秋意漸濃時,失火案的餘波終於在朝堂的新議題裡淡去。
蘇圓圓跟著溫清晏在宮中行走的日子愈發頻繁,在宮中做事時日愈久,所司之事也漸繁。自內廷用度的稽覈、各庫貢品的抽檢,到宮內各司官箴的察覈,皆需一一過目。
這日辰時剛過,二人正往司計司去,途經尚食局,溫清晏忽然駐足,指了指廊下晾曬的臘味:“上月核過的冬儲肉脯,賬冊記著‘金華火腿三十隻’,你去點數,看與入庫記錄合不合。”
蘇圓圓應了聲,取過尚食局的盤點簿,逐排覈對。見最末排少了兩隻,便提筆在簿子上批註:“短缺兩隻,需查領用簽單。”尚食局的管事嬤嬤見狀,忙上前賠笑:“許是昨日禦膳房借用了,還冇補簽……”
“規矩就是規矩。”溫清晏聲音不高,卻帶著不容置喙的威嚴,“即便是禦膳房取用,也需當日補簽,明日將簽單送司計那覈驗。”
嬤嬤不敢再多言,連聲應下。
行至掖庭局,正遇著新選的宮女們受訓,溫清晏隨手點了個宮女的名字,問她條規。那宮女支支吾吾答不上來,溫清晏便看向掌事姑姑:“宮女入掖庭,需先習宮規,連用度條規都記不住,往後如何當差?罰抄條規三十遍,三日後交上來。”
一路走下來,已近午時。蘇圓圓捧著厚厚一摞覈查記錄,手有些發酸。溫清晏看她額角滲著汗,便在廊下石凳上坐下,遞過帕子:“累了?”
“不累。”蘇圓圓接過帕子擦了擦汗,“隻是覺得,宮中之事,處處皆需謹慎,哪怕是一片肉脯、一句條規,都容不得半分差錯。”
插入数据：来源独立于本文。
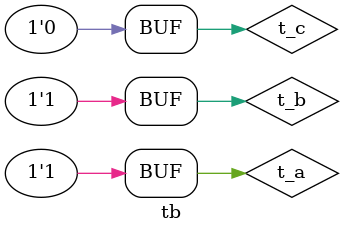
<source format=v>
module tb;
reg t_a,t_b,t_c;
wire a,b,c,d;

decoder24 x(.a(t_a),.b(t_b),.c(t_c),.d(a),.e(b),.f(c),.g(d));
initial begin
$dumpfile("dump_demux.vcd");
$dumpvars(0,tb);
end
initial begin
$monitor(t_c,"  ",t_a," ",t_b,"   ",a," ",b," ",c," ",d);

t_c=1'b1;
t_a=1'b1;
t_b=1'b1;
#10
t_c=1'b1;
t_a=1'b0;
t_b=1'b0;
#10
t_c=1'b1;
t_a=1'b0;
t_b=1'b1;
#10
t_c=1'b1;
t_a=1'b1;
t_b=1'b0;
#10
t_c=1'b0;
t_a=1'b1;
t_b=1'b1;

end
endmodule



</source>
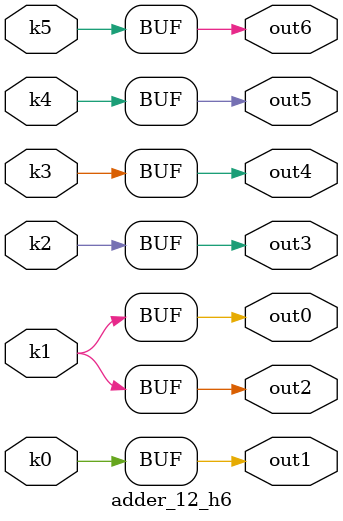
<source format=v>
module adder_12(pi00, pi01, pi02, pi03, pi04, pi05, pi06, pi07, pi08, pi09, pi10, po0, po1, po2, po3, po4, po5, po6);
input pi00, pi01, pi02, pi03, pi04, pi05, pi06, pi07, pi08, pi09, pi10;
output po0, po1, po2, po3, po4, po5, po6;
wire k0, k1, k2, k3, k4, k5;
adder_12_w6 DUT1 (pi00, pi01, pi02, pi03, pi04, pi05, pi06, pi07, pi08, pi09, pi10, k0, k1, k2, k3, k4, k5);
adder_12_h6 DUT2 (k0, k1, k2, k3, k4, k5, po0, po1, po2, po3, po4, po5, po6);
endmodule

module adder_12_w6(in10, in9, in8, in7, in6, in5, in4, in3, in2, in1, in0, k5, k4, k3, k2, k1, k0);
input in10, in9, in8, in7, in6, in5, in4, in3, in2, in1, in0;
output k5, k4, k3, k2, k1, k0;
assign k0 =   (((~in10 & (~in5 | in0)) | (~in5 & in0)) & (~in6 | ~in1) & (~in7 | ~in2) & (~in8 | ~in3) & (~in9 | ~in4)) | ((~in6 | ~in1) & (((~in7 | ~in2) & ((~in9 & ~in4 & (~in8 | ~in3)) | (~in8 & ~in3))) | (~in7 & ~in2))) | (~in6 & ~in1);
assign k1 =   ((in6 ^ in1) & ((((in10 & (in5 | ~in0)) | (in5 & ~in0)) & (in7 | in2) & (in8 | in3) & (in9 | in4)) | ((in7 | in2) & ((in9 & in4 & (in8 | in3)) | (in8 & in3))) | (in7 & in2))) | (((~in5 & in0) | (~in10 & (~in5 | in0))) & (~in6 ^ in1) & (~in7 | ~in2) & (~in8 | ~in3) & (~in9 | ~in4)) | ((~in7 | ~in2) & (~in6 ^ in1) & ((~in8 & ~in3) | (~in9 & ~in4 & (~in8 | ~in3)))) | (~in7 & ~in2 & (~in6 ^ in1));
assign k2 =   ((in7 ^ in2) & ((((in10 & (in5 | ~in0)) | (in5 & ~in0)) & (in8 | in3) & (in9 | in4)) | (in9 & in4 & (in8 | in3)) | (in8 & in3))) | (((~in5 & in0) | (~in10 & (~in5 | in0))) & (~in7 ^ in2) & (~in8 | ~in3) & (~in9 | ~in4)) | ((~in7 ^ in2) & ((~in8 & ~in3) | (~in9 & ~in4 & (~in8 | ~in3))));
assign k3 =   ((in8 ^ in3) & ((((in10 & (in5 | ~in0)) | (in5 & ~in0)) & (in9 | in4)) | (in9 & in4))) | (((~in5 & in0) | (~in10 & (~in5 | in0))) & (~in9 | ~in4) & (~in8 ^ in3)) | (~in9 & ~in4 & (~in8 ^ in3));
assign k4 =   ((in9 ^ in4) & ((in10 & (in5 | ~in0)) | (in5 & ~in0))) | (((~in5 & in0) | (~in10 & (~in5 | in0))) & (~in9 ^ in4));
assign k5 =   in10 ? (~in5 ^ in0) : (in5 ^ in0);
endmodule

module adder_12_h6(k5, k4, k3, k2, k1, k0, out6, out5, out4, out3, out2, out1, out0);
input k5, k4, k3, k2, k1, k0;
output out6, out5, out4, out3, out2, out1, out0;
assign out0 = k1;
assign out1 = k0;
assign out2 = k1;
assign out3 = k2;
assign out4 = k3;
assign out5 = k4;
assign out6 = k5;
endmodule

</source>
溫清晏笑了笑,理了理袖口:“你能明白就好。這宮牆裡,最要緊的不是聰明,是周全。聽說你父親不在京中,家中諸事也要上心,莫要讓外務分了內職的心。”
蘇圓圓心頭一暖,溫清晏雖未明說,卻已看出她近日眉宇間的憂色。她低頭看著手中的覈查記錄,忽然想起昨夜二嬸派來送湯的嬤嬤,那碗冰糖雪梨,她讓青禾悄悄倒給了院角的野狗。
“多謝小溫大人提點。”她抬眼時,目光清亮,“內事外事,下官都會儘力做好。”
溫清晏看著她眼底的堅定,微微頷首。秋風穿過迴廊,捲起幾片落葉,蘇圓圓攏了攏衣袖,將那些關於宅門暗鬥的煩憂暫且壓下。眼下最重要的,是把手中的差事辦妥帖了。無論宮內宮外,想要護住自己在意的人,終究還得靠自己站穩腳跟。
那日在紫宸殿,女皇翻著她核過的秋獵儀仗服飾賬冊,指尖點在“珍珠用量”一欄,柔聲誇道:“這裡批註‘東珠比定例多報十二顆,需查入庫清單’,倒是細心。蘇主簿,你這雙眼睛,比賬本上的硃砂還亮。”
蘇圓圓連忙躬身:“臣不敢當,都是小溫大人教導有方。臣初學核賬時,大人常說‘一針一線,皆係宮規’,臣不敢忘。”
站在一旁的溫清晏身著女官袍,鬢邊簪著支素銀簪,聞言淺笑:“陛下,圓圓這是過謙了。她對這些數額敏感,是天生的本事,臣不過是稍加提點。”
女皇放下賬冊,目光在兩人之間轉了圈:“師徒相得,是好事。清晏在禦史台多年,年紀見長,你爺爺總為你的終身大事勞心,朕答應了一定為你指個好郎君,你身邊也正需這樣得力的幫手。”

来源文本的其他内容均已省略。